It's been a ridiculously joyous 2016 regular season for Texas Rangers baseball fans. The Rangers have a shot at setting the single-season franchise record for wins (96). They have homefield advantage through the World Series, if we're fortunate enough to still be watching them in late October. They have 49 come-from-behind victories this year, tops in MLB. They are 36-8 in one-run games. Some are calling it lucky. We are calling it our 2016 identity.
I'm grateful for another year of postseason baseball. Let's not forget this is the fourth AL West title in the last seven years. General manager Jon Daniels has once again worked his magic, adding Carlos Gomez, Carlos Beltran, Jonathan Lucroy and Jeremy Jeffress in the second half - and most importantly, not subtracting clubhouse chemistry.
This is Adrian Beltre's team and Adrian Beltre's clubhouse. It's a beautiful thing from afar. In all my years watching baseball, I've never seen a player like Beltre, who strikes the perfect balance between being loose/hilarious and being crazy intense. Sometimes I think Beltre is auditioning for a role in The Sandlot. Other times - most times - he operates in the field and at the plate with surgical precision. He saves runs on defense and at 37 years old, he's hitting .299 with 32 homers and 104 RBI. His leadership practically screams World Series or bust.

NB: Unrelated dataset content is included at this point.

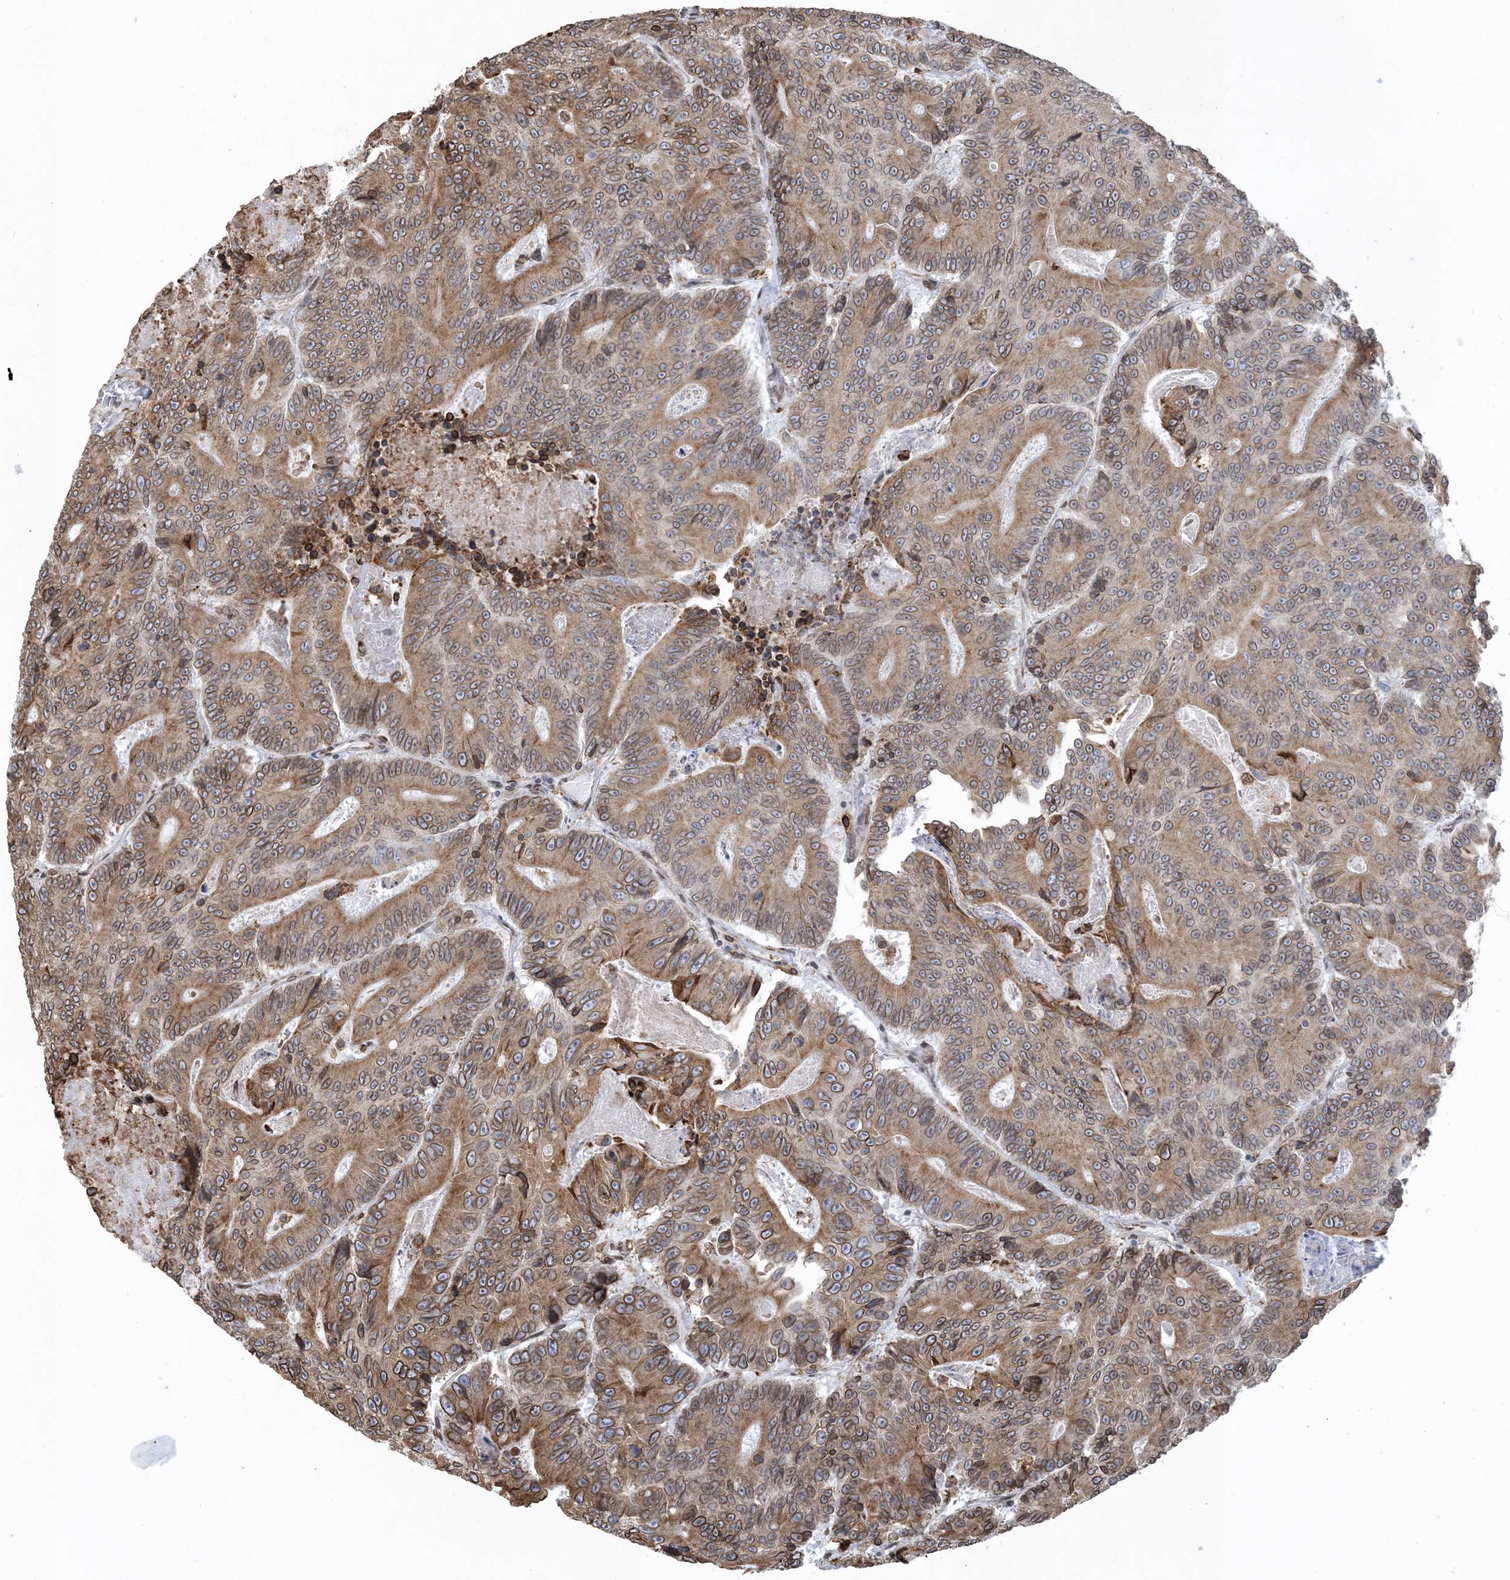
{"staining": {"intensity": "strong", "quantity": ">75%", "location": "cytoplasmic/membranous"}, "tissue": "colorectal cancer", "cell_type": "Tumor cells", "image_type": "cancer", "snomed": [{"axis": "morphology", "description": "Adenocarcinoma, NOS"}, {"axis": "topography", "description": "Colon"}], "caption": "Immunohistochemistry micrograph of human colorectal cancer stained for a protein (brown), which displays high levels of strong cytoplasmic/membranous expression in about >75% of tumor cells.", "gene": "SHANK1", "patient": {"sex": "male", "age": 83}}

As the top seed in the American League, the Rangers will face the Wild Card winner - as of this writing Toronto, Baltimore or Detroit. And the more I think about it, the more I want Yu Darvish, not Cole Hamels, starting Game 1 of the ALDS next Thursday in Arlington.
Texas set up its rotation toward the end of the season to feature (in order) Hamels, Darvish, Colby Lewis and Martin Perez. But the more I look at the potential opponents, the more I like Darvish out of the playoff gate. Consider the best hitters on each potential foe:
Toronto: Josh Donaldson, Edwin Encarnacion, Jose Bautista, Troy Tulowitzki.
Baltimore: Manny Machado, Adam Jones, Mark Trumbo.
Detroit: Miguel Cabrera, Ian Kinsler, JD Martinez.
Common theme? All right-handed. Advantage Darvish over Hamels.
Look, I love Cole. He's been a workhorse all year, with 200 IP and 200 strikeouts on the dot. But he has also walked 77, more than he ever has in a season. And those three aforementioned lineups scare the hell out of me with runners on base.
Cole walks 3.5 batters per nine innings. Yu walks 2.8 per nine.
Darvish ended his season in dominant fashion, striking out 12 helpless Rays against only one walk. Darvish feels like the better pitcher at the moment. And if he has a high strikeout game (eight or more in his last four starts), it could throw hitters off balance and tank the opposition's confidence in a short series.
I suppose it's not a huge deal. Either way, Darvish and Hamels will be pitching Games 1 and 2. This is the moment Rangers fans have been waiting for since last year. Having a healthy Cole and Yu atop the playoff rotation, something we've never seen. It's without question the strongest 1-2 starting pitching punch in franchise history. I've been saying it since last year: Get me to the playoffs with a healthy Cole and Yu and I'll take my chances against anyone. Let's make history this year, ladies and gentlemen.